## Activity
Please write out only the lines running from the one with "the wooden post at [738,712], 7.26" through the last line of the listing, each exactly as given.

## Exercise input
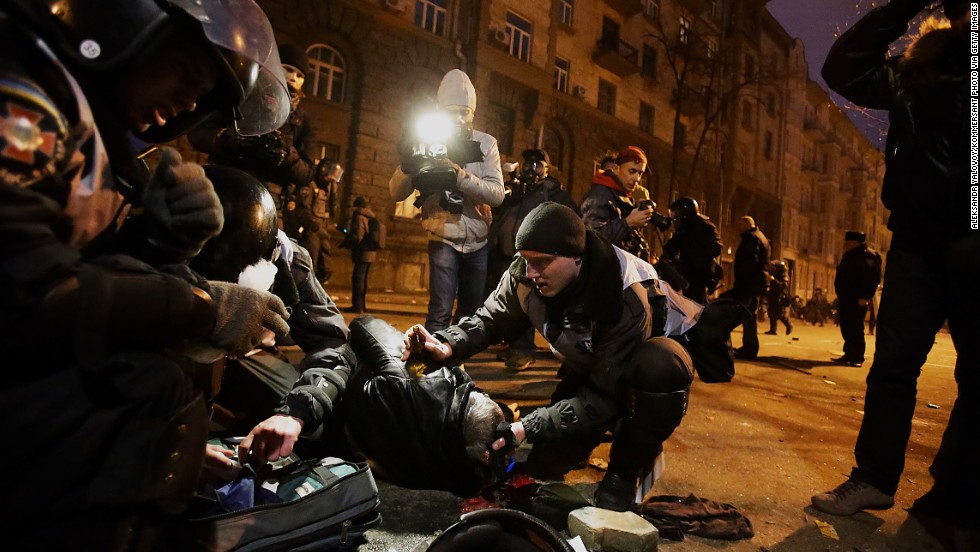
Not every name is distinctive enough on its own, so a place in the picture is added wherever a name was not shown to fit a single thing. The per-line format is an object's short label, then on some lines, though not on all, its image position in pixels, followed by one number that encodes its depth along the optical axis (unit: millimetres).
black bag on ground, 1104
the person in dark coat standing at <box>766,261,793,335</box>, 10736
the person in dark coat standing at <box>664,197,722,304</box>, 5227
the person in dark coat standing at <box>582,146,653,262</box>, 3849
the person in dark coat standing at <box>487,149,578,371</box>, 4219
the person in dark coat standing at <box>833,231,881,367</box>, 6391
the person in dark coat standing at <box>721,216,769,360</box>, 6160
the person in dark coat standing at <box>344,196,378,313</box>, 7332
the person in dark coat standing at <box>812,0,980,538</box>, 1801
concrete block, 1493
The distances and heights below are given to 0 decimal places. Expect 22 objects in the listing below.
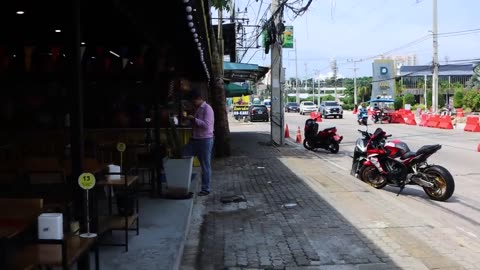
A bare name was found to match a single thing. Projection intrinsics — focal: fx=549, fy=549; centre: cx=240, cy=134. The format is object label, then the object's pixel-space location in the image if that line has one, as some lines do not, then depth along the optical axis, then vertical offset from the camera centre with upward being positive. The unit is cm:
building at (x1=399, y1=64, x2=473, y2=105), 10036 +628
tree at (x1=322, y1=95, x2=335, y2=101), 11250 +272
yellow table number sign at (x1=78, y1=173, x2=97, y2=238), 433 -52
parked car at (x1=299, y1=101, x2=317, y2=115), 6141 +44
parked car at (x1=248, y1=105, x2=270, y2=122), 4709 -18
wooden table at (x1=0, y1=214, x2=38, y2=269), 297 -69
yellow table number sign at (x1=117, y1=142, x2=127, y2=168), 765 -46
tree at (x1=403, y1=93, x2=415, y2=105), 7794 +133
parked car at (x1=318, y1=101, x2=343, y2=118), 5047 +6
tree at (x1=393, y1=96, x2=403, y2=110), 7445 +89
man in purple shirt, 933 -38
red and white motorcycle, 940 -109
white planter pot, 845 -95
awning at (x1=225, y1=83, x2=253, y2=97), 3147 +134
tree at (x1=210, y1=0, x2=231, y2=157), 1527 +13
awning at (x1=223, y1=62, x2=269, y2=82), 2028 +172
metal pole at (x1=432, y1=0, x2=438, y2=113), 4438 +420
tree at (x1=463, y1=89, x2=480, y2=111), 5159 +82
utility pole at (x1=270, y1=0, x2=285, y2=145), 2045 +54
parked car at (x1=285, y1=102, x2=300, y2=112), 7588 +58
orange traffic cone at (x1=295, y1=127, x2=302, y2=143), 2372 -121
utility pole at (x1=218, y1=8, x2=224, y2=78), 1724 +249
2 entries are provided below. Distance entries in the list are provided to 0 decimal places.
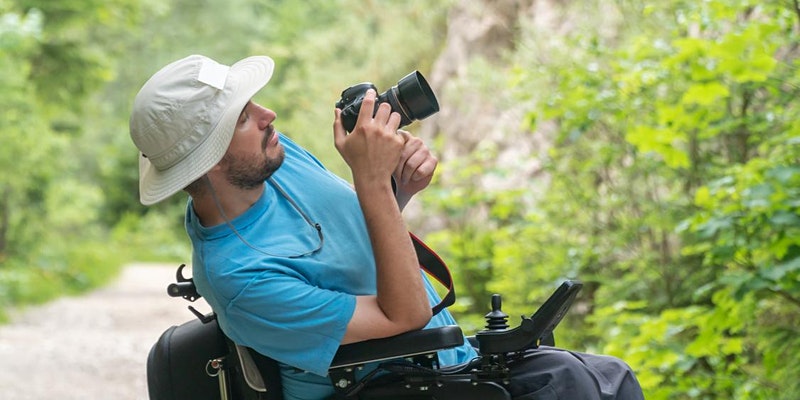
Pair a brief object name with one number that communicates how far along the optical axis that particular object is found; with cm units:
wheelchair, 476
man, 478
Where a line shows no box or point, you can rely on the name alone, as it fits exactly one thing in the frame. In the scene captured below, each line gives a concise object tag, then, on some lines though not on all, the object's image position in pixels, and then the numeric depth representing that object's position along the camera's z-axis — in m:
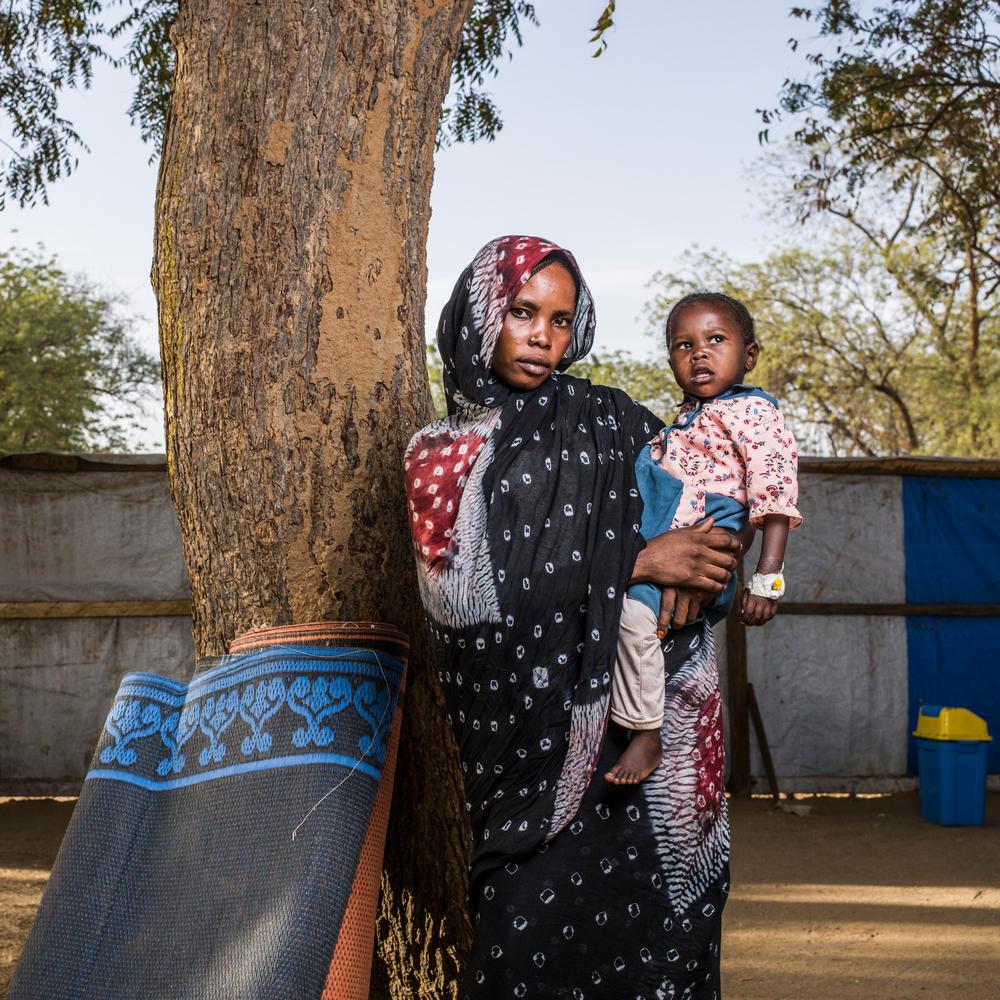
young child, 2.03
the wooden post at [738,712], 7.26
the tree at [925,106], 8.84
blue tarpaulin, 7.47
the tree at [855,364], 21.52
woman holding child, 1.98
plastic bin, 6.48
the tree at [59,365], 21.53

## Exercise result
the wooden post at [738,712], 7.26
the tree at [925,106], 8.84
blue tarpaulin, 7.47
the tree at [855,364], 21.52
woman holding child, 1.98
plastic bin, 6.48
the tree at [59,365], 21.53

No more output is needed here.